Indeed, our machines have multiplied so much that a new crisis looms because of the smoke coming off them as they combust. Future food crises, if they come, will be driven by anthropogenic climate change. Famine will descend not from the wrath of God but from the growth of gross domestic product. We ourselves are outfitting the Horsemen of the future, or perhaps it’s better to say that we are creating them...Whether humans can overcome their coming crises of invention will turn on the philosopher’s old question of whether individuals are essentially good or evil, which is a hard question — but recent news will tempt many thumbs to turn downward.
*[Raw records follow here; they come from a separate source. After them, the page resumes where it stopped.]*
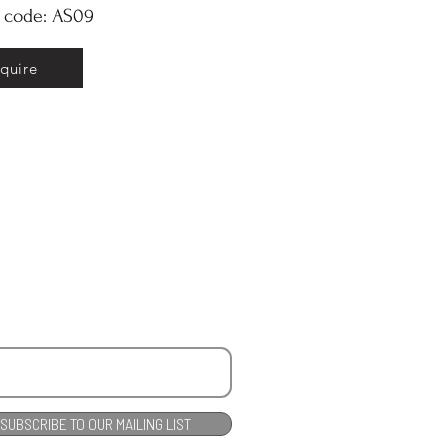
y code: AS09
nquire
SUBSCRIBE TO OUR MAILING LIST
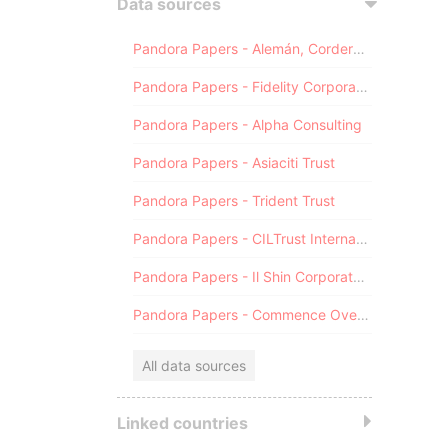
Data sources
Pandora Papers - Alemán, Cordero, Galindo & Lee (Alcogal)
Pandora Papers - Fidelity Corporate Services
Pandora Papers - Alpha Consulting
Pandora Papers - Asiaciti Trust
Pandora Papers - Trident Trust
Pandora Papers - CILTrust International
Pandora Papers - Il Shin Corporate Consulting Limited
Pandora Papers - Commence Overseas
All data sources
Linked countries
A more positive answer emerges if we switch to a systems perspective, evaluating humanity as a whole as we would an ecosystem or a complex machine. What happens when humanity “adds” energy to itself ... as it’s done massively in the transition from wood and muscle power to fossil fuels and alternatives?..Something is happening to our species, and especially over the last 70 years. The years since 1945 have seen many horrors...Yet this has also been the most prosperous time in human history by far. And by a long way the time with the greatest increase in democracy around the world. It has also been the most peaceful era in recorded human history. As Joshua Goldstein puts it in “Winning the War on War,” “We have avoided nuclear wars, left behind world war, nearly extinguished interstate war, and reduced civil wars to fewer countries with fewer casualties.” Goldstein continues:
In the first half of the twentieth century, world wars killed tens of millions and left whole continents in ruins. In the second half of that century, during the Cold War, proxy wars killed millions, and the world feared a nuclear war that could have wiped out our species. Now, in the early twenty-first century, the worst wars, such as Iraq, kill hundreds of thousands. We fear terrorist attacks that could destroy a city, but not life on the planet. The fatalities still represent a large number and the impacts of wars are still catastrophic for those caught in them, but overall, war has diminished dramatically.
...the big picture of postwar history shows significant improvements in nearly all indicators of lived human experience. The average life span of humans is today longer than it has ever been. A smaller proportion of women die in childbirth than ever before. Child malnutrition is at its lowest level ever, while literacy rates worldwide have never been higher. Most impressive has been the recent reduction in severe poverty — the reduction in the percentage of humans living each day on what a tall Starbucks coffee costs in America. During a recent 20-year stretch the mainstream estimate is that the percentage of the developing world living in such extreme poverty shrank by more than half, from 43 to 21 percent.
Humanity does learn, painfully and often only after thousands or even millions have died ...humanity learns as identities alter to become less aggressive and more open, so that networks can connect individual capacities more effectively and join our resources together.
What we take for granted frames the size of our concerns. We’ve come to expect that mayors and police chiefs will not endorse, much less order, the lynching of minorities. Within that frame, racial profiling and deaths in police custody are top priorities. After decades, we’ve come to expect enduring peace among the great powers. Within that frame any military action by a major power, or a civil war in a resource-rich state, rightly becomes top news.
We can’t relax; the upward trends in time’s graphs may crest at any point. Yet batting away the positive facts is lazy, and requires only a lower form of intelligence.